Text ->
While it began in Utah, coverage has also placed the league’s operations in Dallas, Texas, and in Arizona.

FTL works with municipalities to coordinate food-truck participation in public events. The organization also manages catering requests for private gatherings and workplace lunches. The Food Truck League organizes recurring food-truck gatherings at venues along the Wasatch Front, including Salt Lake City’s Gallivan Center. Local media have also covered its regular "League Night" events.

Charitable efforts have included food-truck fundraisers and coordinated delivery of meals to health-care workers at hospitals across Utah during the COVID-19 pandemic.

== League Nights ==
League Nights are recurring community food truck gatherings coordinated by the Food Truck League in partnership with Utah municipalities. The events bring rotating groups of trucks to outdoor public spaces on a weekly schedule, typically from spring through early autumn.

Regular League Night venues include Murray Park in Murray, Legacy Park in North Salt Lake, and locations within Daybreak such as Highland Park and North Shore. Downtown Salt Lake City hosts weekday lunch round-ups at the Gallivan Center, continuing throughout the year.

Coverage in local outlets describes the gatherings as part of Utah’s wider food-truck culture and credits the League with helping expand small-business opportunities across the Wasatch Front. According to city announcements, attendance often reaches several hundred visitors per evening, with participating vendors rotating through an online schedule managed by the League.

The format has since been adopted in multiple cities as a civic partnership model combining food vendors with live music, family activities, or charity elements.

Items from a data source:
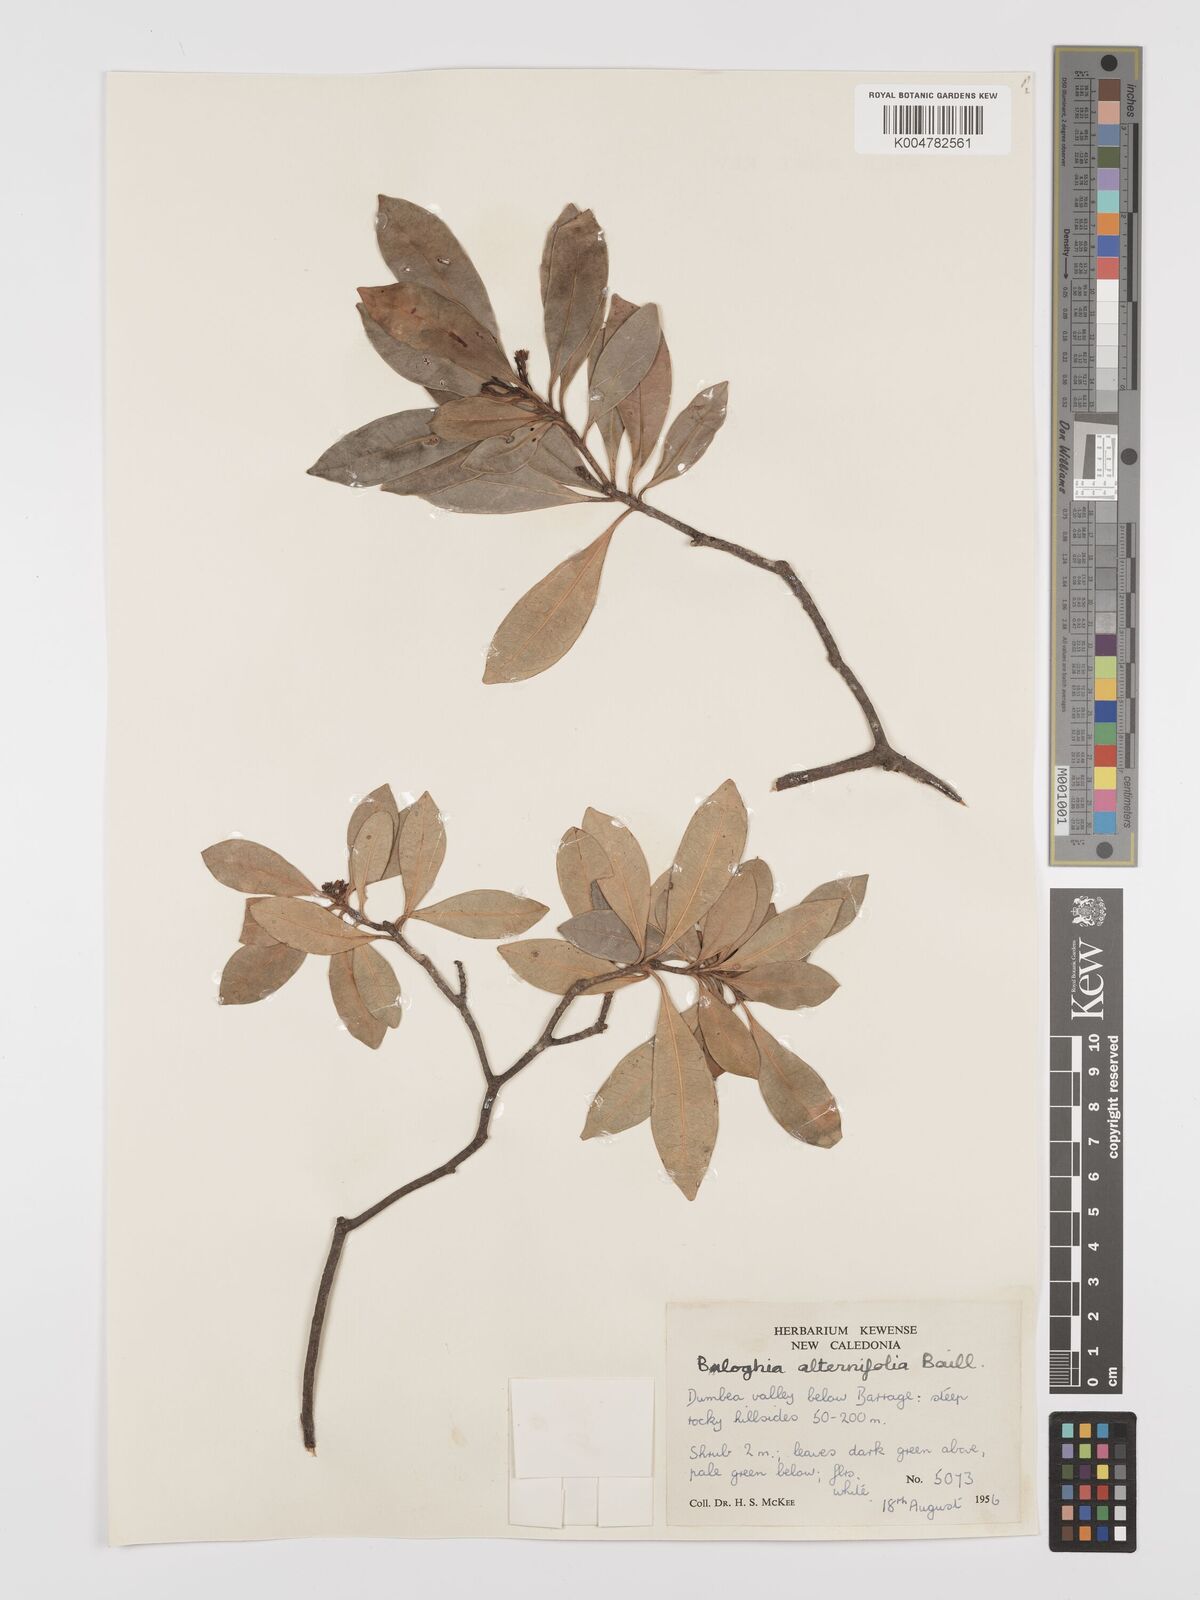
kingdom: Plantae
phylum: Tracheophyta
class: Magnoliopsida
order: Malpighiales
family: Euphorbiaceae
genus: Baloghia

Problems to solve ->
1) In the Food Truck League text, transcribe the passage from "Charitable efforts have" to "through early autumn.".
2) Answer these questions from the Food Truck League text.
(a) Outside Utah, where has coverage placed the league's operations?
(b) During what period did the league coordinate meal deliveries to health-care workers at Utah hospitals?
(c) In which downtown Salt Lake City venue are the weekday lunch round-ups held?

Expected responses ->
1)
Charitable efforts have included food-truck fundraisers and coordinated delivery of meals to health-care workers at hospitals across Utah during the COVID-19 pandemic.

== League Nights ==
League Nights are recurring community food truck gatherings coordinated by the Food Truck League in partnership with Utah municipalities. The events bring rotating groups of trucks to outdoor public spaces on a weekly schedule, typically from spring through early autumn.

2)
(a) Dallas, Texas, and Arizona.
(b) The COVID-19 pandemic.
(c) The Gallivan Center.